We had a great experience at gBETA program in Madison. We had the opportunity to receive feedback from the program managers, as well as mentors in the community.
What steps have you taken to secure funding for your company and what, if anything, would you do differently if you had to start over?
I think we had a great start for fundraising in the early stages of the company by participating in competitions and entrepreneurial events. Since later stages of the fundraising process depend on the growth of the company, we would probably have tried to facilitate the basis for a faster growth. This would allow us to reach out for private funding quicker.
What questions have you had as an entrepreneur of a fledgling startup that you had a particularly hard time finding the answers to?
One question in particular for me is how to start the conversations with relevant investors, philanthropists and foundations in the area where we are located, the Midwest.
What challenges, if any, are you grappling with?
- Logistics: We are trying to figure out all the details of the product shipment, customs clearance, storage at a warehouse and last mile delivery of our offerings.
- Fundraising: We are raising our seed round that enables us to serve 2000 customers by the end of 2018.
What is the most helpful tip or “hack” you’ve ever learned, stumbled across, or been given?
This is a piece of advice that I always remember.
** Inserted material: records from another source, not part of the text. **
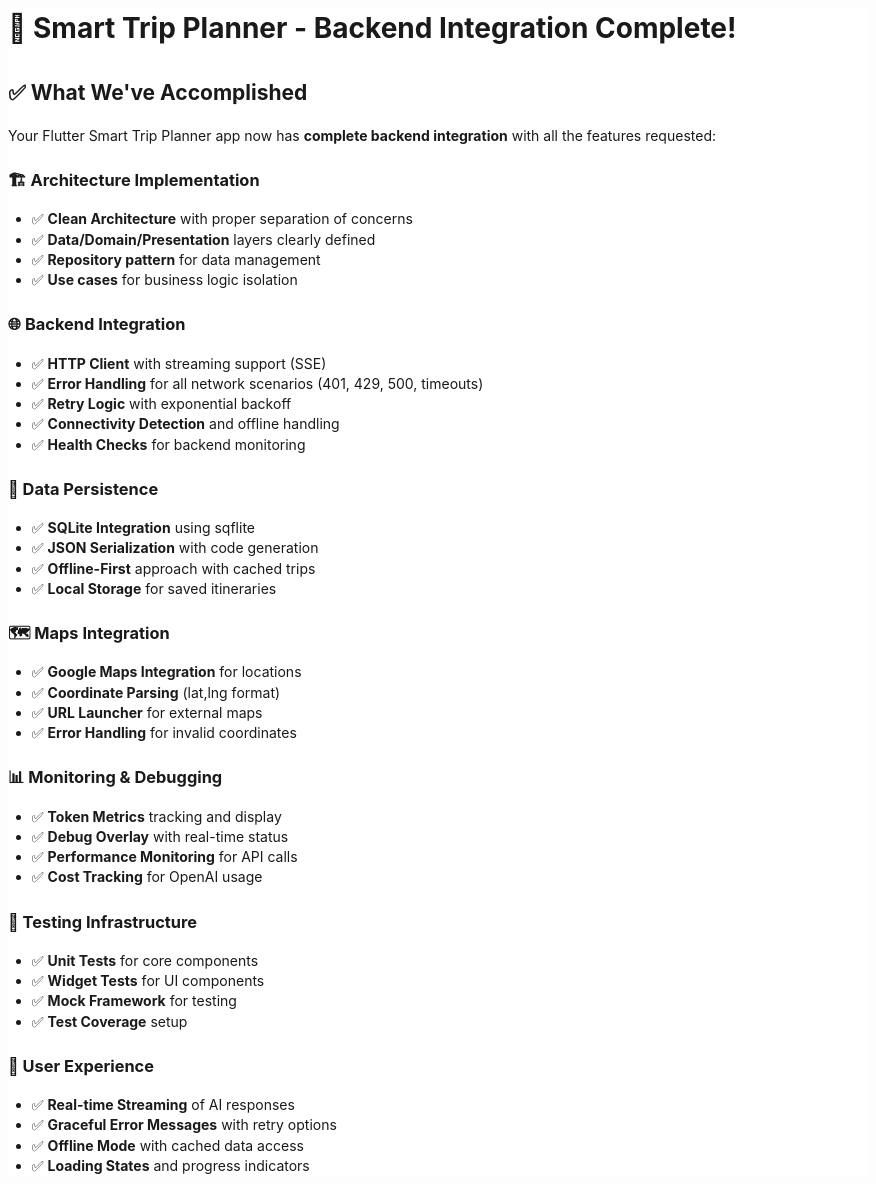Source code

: # 🎉 Smart Trip Planner - Backend Integration Complete!

## ✅ What We've Accomplished

Your Flutter Smart Trip Planner app now has **complete backend integration** with all the features requested:

### 🏗️ Architecture Implementation
- ✅ **Clean Architecture** with proper separation of concerns
- ✅ **Data/Domain/Presentation** layers clearly defined
- ✅ **Repository pattern** for data management
- ✅ **Use cases** for business logic isolation

### 🌐 Backend Integration
- ✅ **HTTP Client** with streaming support (SSE)
- ✅ **Error Handling** for all network scenarios (401, 429, 500, timeouts)
- ✅ **Retry Logic** with exponential backoff
- ✅ **Connectivity Detection** and offline handling
- ✅ **Health Checks** for backend monitoring

### 💾 Data Persistence
- ✅ **SQLite Integration** using sqflite
- ✅ **JSON Serialization** with code generation
- ✅ **Offline-First** approach with cached trips
- ✅ **Local Storage** for saved itineraries

### 🗺️ Maps Integration
- ✅ **Google Maps Integration** for locations
- ✅ **Coordinate Parsing** (lat,lng format)
- ✅ **URL Launcher** for external maps
- ✅ **Error Handling** for invalid coordinates

### 📊 Monitoring & Debugging
- ✅ **Token Metrics** tracking and display
- ✅ **Debug Overlay** with real-time status
- ✅ **Performance Monitoring** for API calls
- ✅ **Cost Tracking** for OpenAI usage

### 🧪 Testing Infrastructure
- ✅ **Unit Tests** for core components
- ✅ **Widget Tests** for UI components
- ✅ **Mock Framework** for testing
- ✅ **Test Coverage** setup

### 📱 User Experience
- ✅ **Real-time Streaming** of AI responses
- ✅ **Graceful Error Messages** with retry options
- ✅ **Offline Mode** with cached data access
- ✅ **Loading States** and progress indicators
It is important to remember that whatever we do, we are always dealing with other people. We have to treat them the way we would want to be treated. Being friendly and helpful with a nice smile on your face goes a long way!
Is there anything else you would like to share about your company?
We are a for-profit social enterprise. Based on our projections, we will serve 5 million households (25 million people) in DRC by 2026. We would love to reach out to mentors, advisors, and investors who understand the importance of the problem and are willing to support us to reach our goals.